**ZU ERLEDIGENDE AUFGABEN**
1. Gib den Absatz der Albumbesprechung, der mit „So geht es natürlich auch.“ beginnt, als knappe Stichpunktliste wieder. Die wesentlichen Fakten müssen erhalten bleiben.
2. Führe die Albumbesprechung nach ihrem letzten Satz weiter.

Es hat nach dem souligen "Black Coffee" (mit klasse Frauenchor) den Anschein, als lege die Künstlerin gar keinen Wert auf Gas geben. Der längste Track des Albums lebt vom Gesang. Die Dynamik liegt in einem gleichmäßigen Tempo. Wenn sich der Gitarrist verselbstständigt, wird es ein wenig bluesig. Ausgerechnet in "Goodbye" drückt man das Gaspedal weiter durch und der Sechssaiter ist von einer schärferen Gangart geprägt. Auf ihre Stimme darf Cassie Taylor stolz sein. Die hat magnetische Wirkung.
So geht es natürlich auch. Die Mundharmonika propagiert Sehnsucht. "Bought Borrowed Stolen" ist eine Ballade, die im Niemandsland zwischen Singer/Songwriter und Roots Music eine Heimat gefunden hat. Die Künstlerin haucht Teile des Textes ins Mikrofon und hat einen vorzüglichen Song zu Papier gebracht. Steve Marriner gönnt sich kaum eine Pause, ist er doch ebenfalls in "Keys" dabei. Abermals ist Country angesagt. Auch die anderen Musiker sind überzeugend.
Holla, die Waldfee! Mit "Make Me Cry" geht aber jetzt richtig die Post ab. Wenn schon in "Goodbye" die Rede von einem scharfen Gitarrenton war, dann hat man für diese Nummer definitiv nochmals nachgewürzt. Es rockt an allen Ecken und Kanten. Mag sein, dass man gerade ein solches Exemplar mehr oder weniger öfter von Cassie Taylor erwartet hat, wird es allerdings zur Ausnahme. Dennoch findet man Gefallen an der Künstlerin. Mit "Disappointment" wird die blaue Stunde der Platte eingeläutet. Auch so überzeugt sie auf ihrem Debütalbum. Man kann sich glatt in die Darbietungen des Damenchores verlieben.

**DATENAUSZUG**
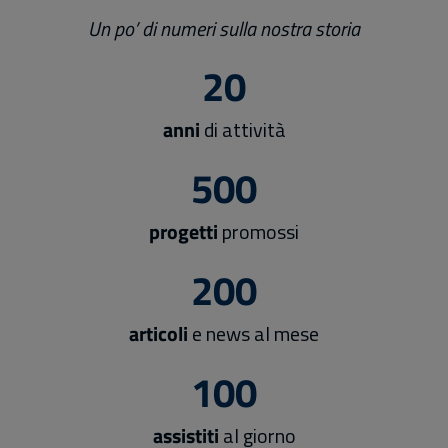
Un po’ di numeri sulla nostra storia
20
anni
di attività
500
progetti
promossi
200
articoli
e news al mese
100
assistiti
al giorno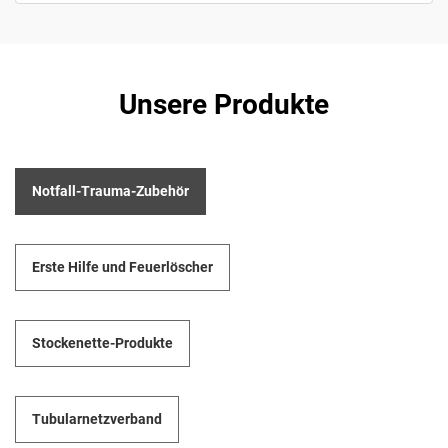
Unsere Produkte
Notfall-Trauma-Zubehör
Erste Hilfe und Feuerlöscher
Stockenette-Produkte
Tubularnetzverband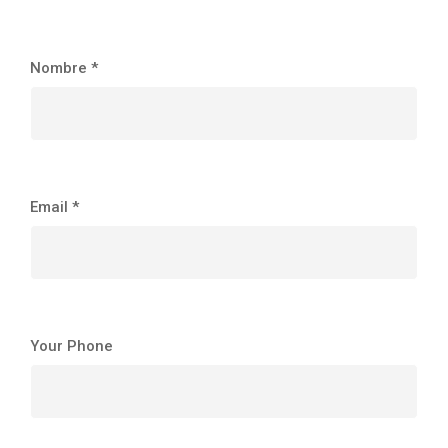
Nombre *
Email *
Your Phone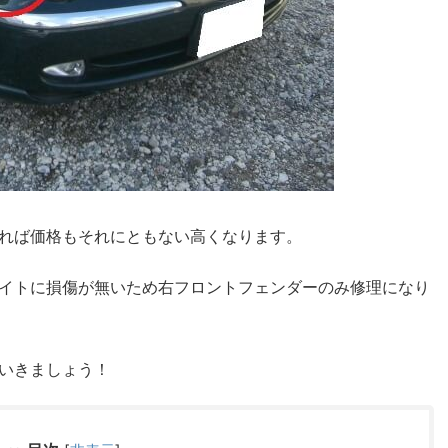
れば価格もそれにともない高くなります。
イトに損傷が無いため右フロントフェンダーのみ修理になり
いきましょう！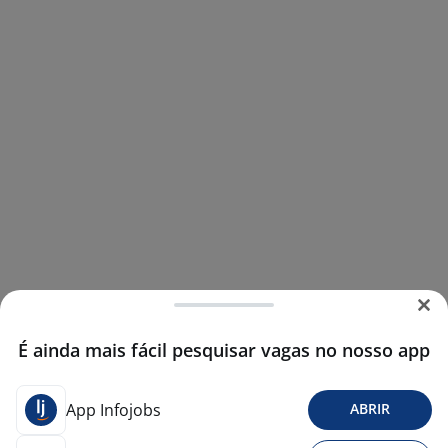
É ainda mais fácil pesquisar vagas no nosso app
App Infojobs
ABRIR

**ÜBERSICHT DER LÖSUNGEN**
1.
- Die Mundharmonika vermittelt Sehnsucht.
- „Bought Borrowed Stolen“ ist eine Ballade zwischen Singer/Songwriter und Roots Music.
- Die Künstlerin haucht Teile des Textes ins Mikrofon und hat einen vorzüglichen Song geschrieben.
- Steve Marriner spielt auch bei „Keys“ mit, wo erneut Country im Vordergrund steht.
- Auch die übrigen Musiker überzeugen.

2.
Auf ihrem Erstling überrascht Cassie Taylor durch eine musikalische Eigenständigkeit, die man so nicht erwarten konnte. Dennoch ist "Blue" weit entfernt von einer Enttäuschung. Die Songs glänzen durch eine Art und Weise, die die Künstlerin in einem sehr schönen, anderen Licht erscheinen lässt.
Line-up:
Cassie Taylor (vocals, bass, piano)
James Rooster Olson (guitars)
Jeremy Colson (drums)

Additional Musicians:
Eric Gales (guitar)
Tim Tucker (guitar)
Rusty Anderson (guitar)
Fat Willie (B3)
Steve Marriner (harmonica)
Hazel Miller (background vocals)
Denise Gentlini (background vocals)
Lindsay Solonyce (background vocals)
Alyssa Clotfelter (background vocals)
Tracklist
01:Memphis (2:42)
02:Spoken For (3:01)
03:Black Coffee (5:10)
04:Goodbye (2:36)
05:Bought Borrowed Stolen (3:08)
06:Keys (2:51)
07:Make Me Cry (2:53)
08:Haunted (3:39)
09:Disappointment (3:02)
10:Waste Of Time (3:17)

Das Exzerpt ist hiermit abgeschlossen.